The scrappy, short-haired one

Deborah improv 2015

“I am so goddamned sick of yogurt.”

Thus spoke Deborah Holzel, my older sister. She was on stage at Second City Hollywood performing improv with a group dubbed the Class of 1898, a name that makes me think of William McKinley and the sinking of the Maine, but not a troupe of elders who came of age in the 1950s and ’60s.

Given the prompt of “frozen yogurt shop” and paired with another actor, Deborah’s cry of desperation could have been that of a teenager working her first low-paying job, or of a retired clinical social worker who has experienced some things too many times. (That’s her on the right in the multicolored vest.)

“As you get older, you don’t have as much to lose,” she told me, explaining what gave her and the others the freedom to stand in front of an audience and tempt failure. The only other age as creatively free as seniors, she said, are children under 10.

In our family, Deborah is more associated with the classics than blackout sketches. At 16, she played Medea at Cass Technical High School. Three at the time, I was too young to appreciate Euripides’ tragedy.

──────────

Task 1: Transcribe the passage of the essay about Deborah's improv starting at "The scrappy, short-haired one" and ending at "the multicolored vest.)".
Task 2: According to the essay about Deborah's improv, what role did Deborah play at age 16, and at which school?
Task 3: Shorten the paragraph of the essay about Deborah's improv that begins "Thus spoke Deborah Holzel," keeping its main facts.

Given information:
──────────

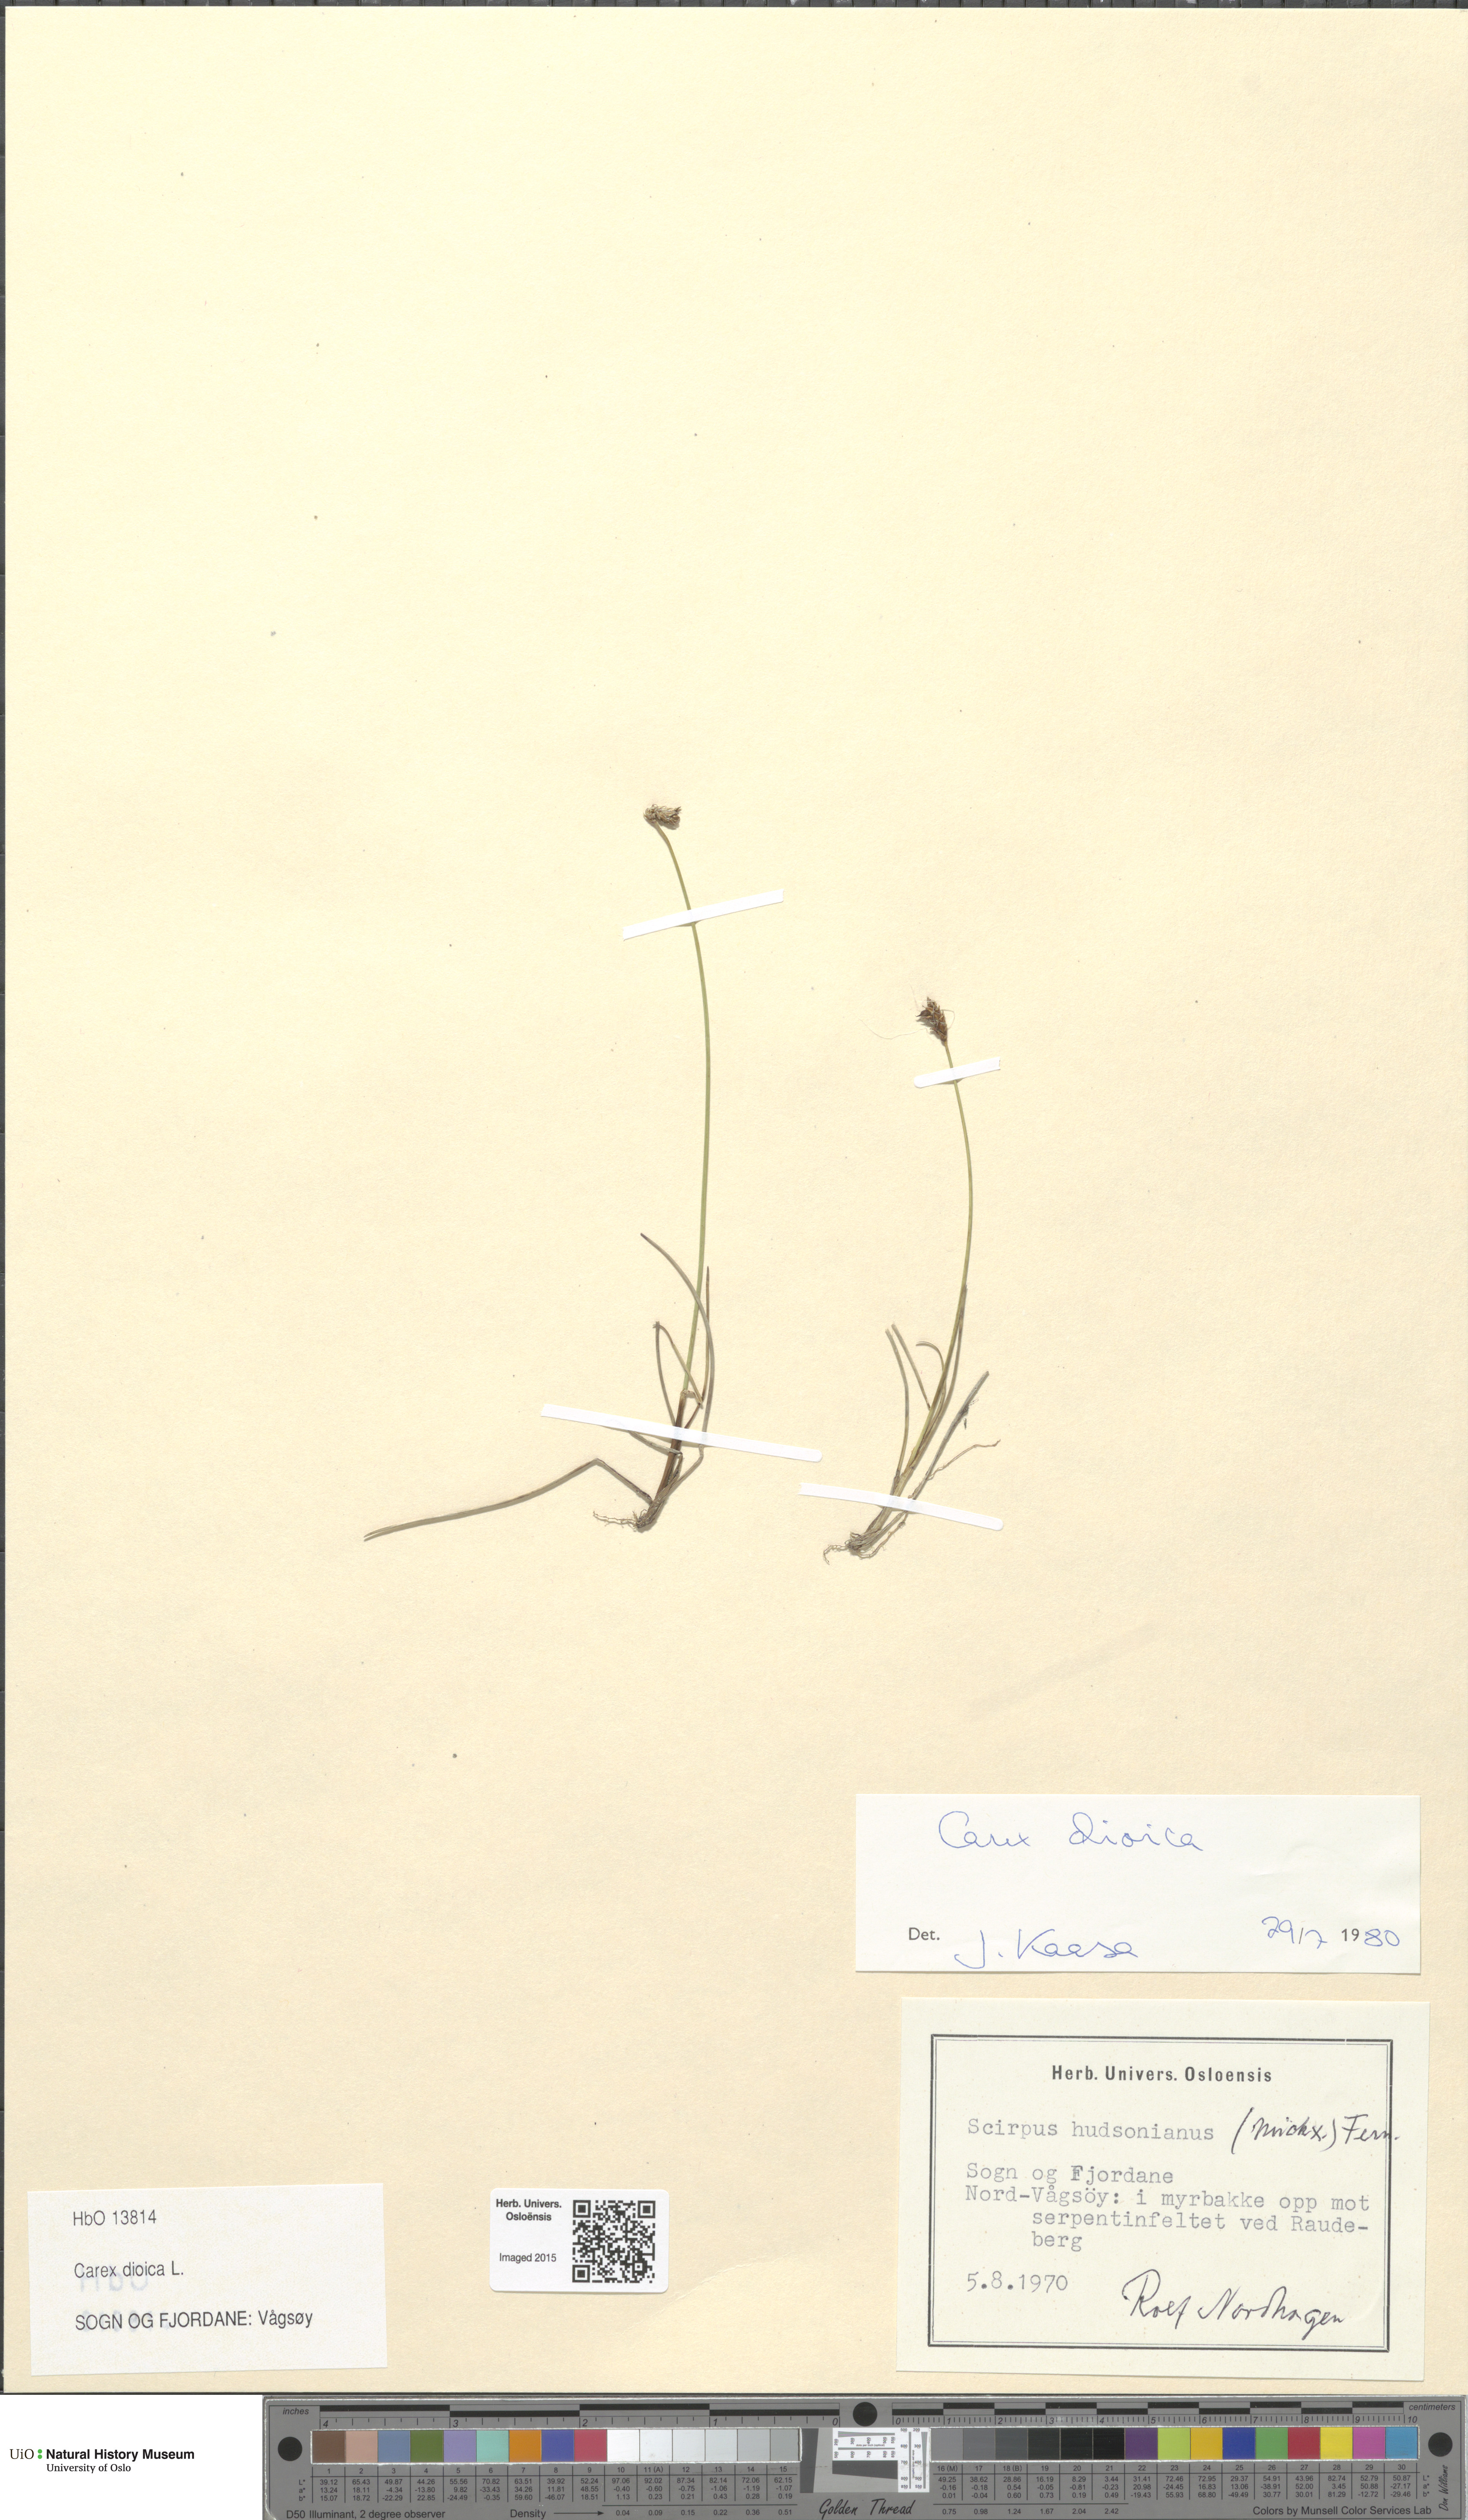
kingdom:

──────────

Response area 1:
The scrappy, short-haired one

Deborah improv 2015

“I am so goddamned sick of yogurt.”

Thus spoke Deborah Holzel, my older sister. She was on stage at Second City Hollywood performing improv with a group dubbed the Class of 1898, a name that makes me think of William McKinley and the sinking of the Maine, but not a troupe of elders who came of age in the 1950s and ’60s.

Given the prompt of “frozen yogurt shop” and paired with another actor, Deborah’s cry of desperation could have been that of a teenager working her first low-paying job, or of a retired clinical social worker who has experienced some things too many times. (That’s her on the right in the multicolored vest.)

Response area 2: She played Medea at Cass Technical High School.

Response area 3: Deborah Holzel, the writer's older sister, spoke the line on stage at Second City Hollywood, where she was performing improv with the Class of 1898. The troupe's name suggests William McKinley and the sinking of the Maine, not elders who came of age in the 1950s and ’60s.